Work order: Pictures aside, write out every record exactly as it appears.
-- Records for this exercise follows --
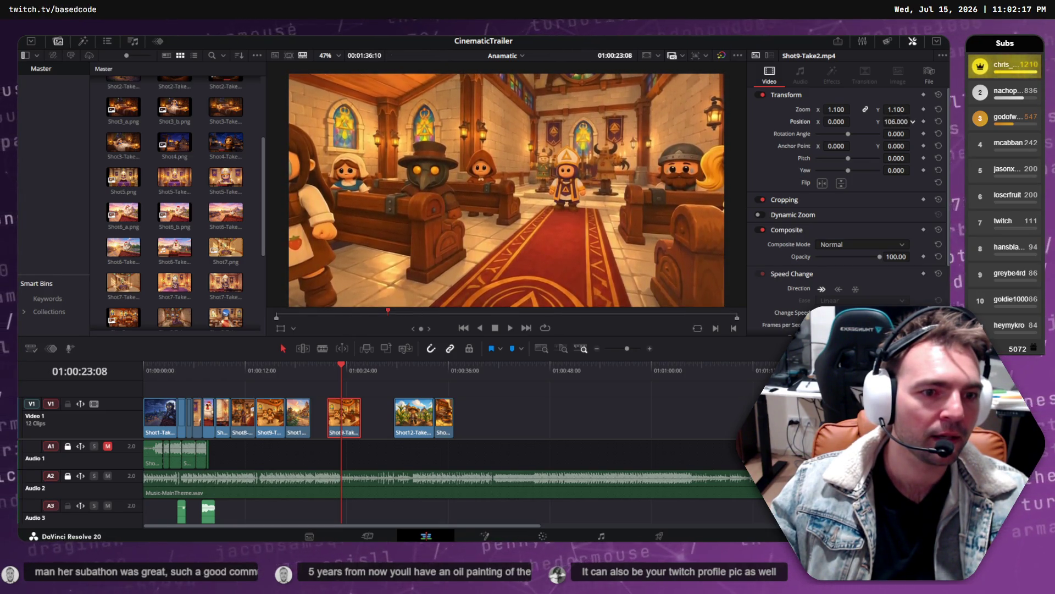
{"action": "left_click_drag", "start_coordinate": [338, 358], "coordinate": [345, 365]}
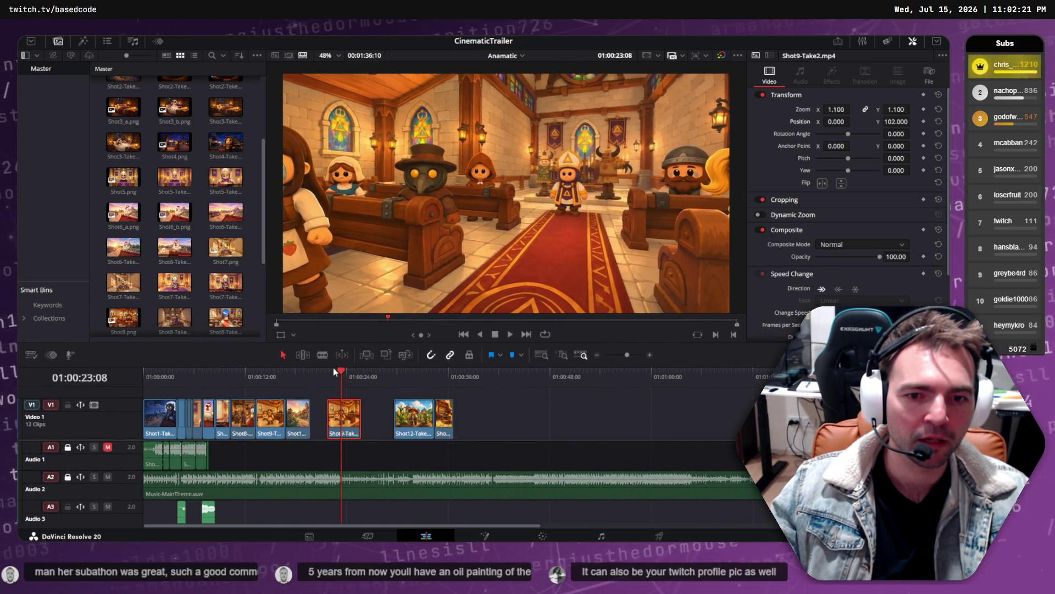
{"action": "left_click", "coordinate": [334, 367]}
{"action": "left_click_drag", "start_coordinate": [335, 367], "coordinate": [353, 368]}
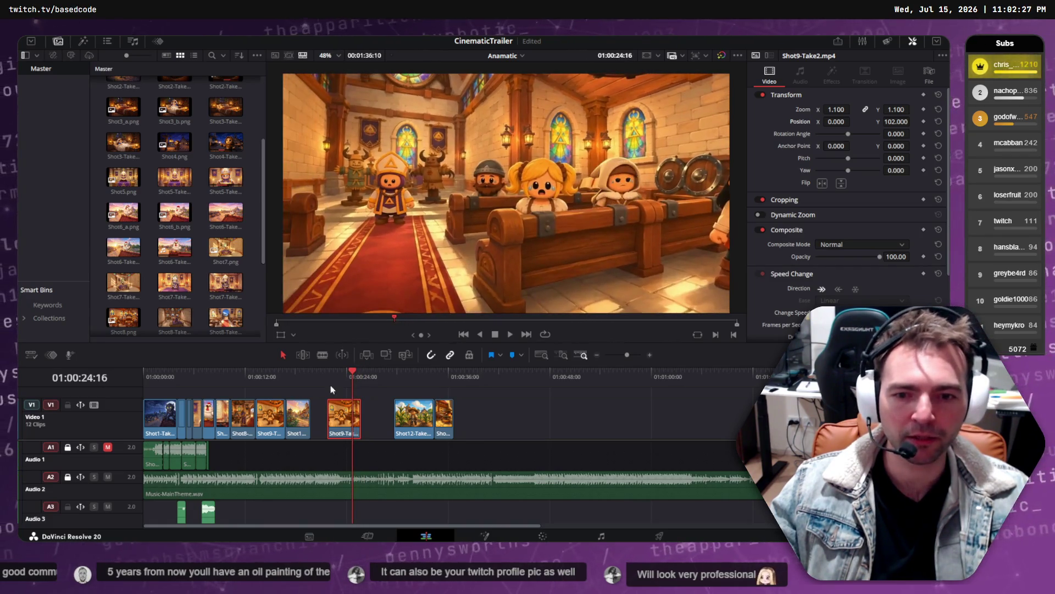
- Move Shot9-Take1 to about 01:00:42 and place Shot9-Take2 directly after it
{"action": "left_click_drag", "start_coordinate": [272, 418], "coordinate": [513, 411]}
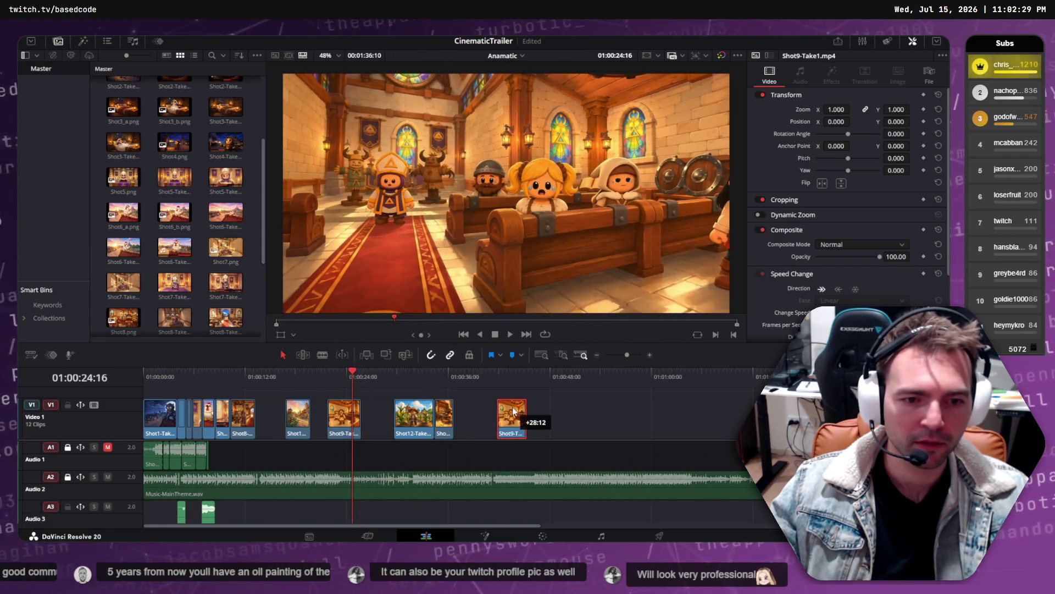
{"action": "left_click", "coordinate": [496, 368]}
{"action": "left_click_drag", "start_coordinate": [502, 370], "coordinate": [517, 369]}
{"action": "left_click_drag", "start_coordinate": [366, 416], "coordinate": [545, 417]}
-- Records for this exercise concluded --
Task answer:
{"action": "left_click_drag", "start_coordinate": [338, 358], "coordinate": [345, 365]}
{"action": "left_click", "coordinate": [334, 367]}
{"action": "left_click_drag", "start_coordinate": [335, 367], "coordinate": [353, 368]}
- Move Shot9-Take1 to about 01:00:42 and place Shot9-Take2 directly after it
{"action": "left_click_drag", "start_coordinate": [272, 418], "coordinate": [513, 411]}
{"action": "left_click", "coordinate": [496, 368]}
{"action": "left_click_drag", "start_coordinate": [502, 370], "coordinate": [517, 369]}
{"action": "left_click_drag", "start_coordinate": [366, 416], "coordinate": [545, 417]}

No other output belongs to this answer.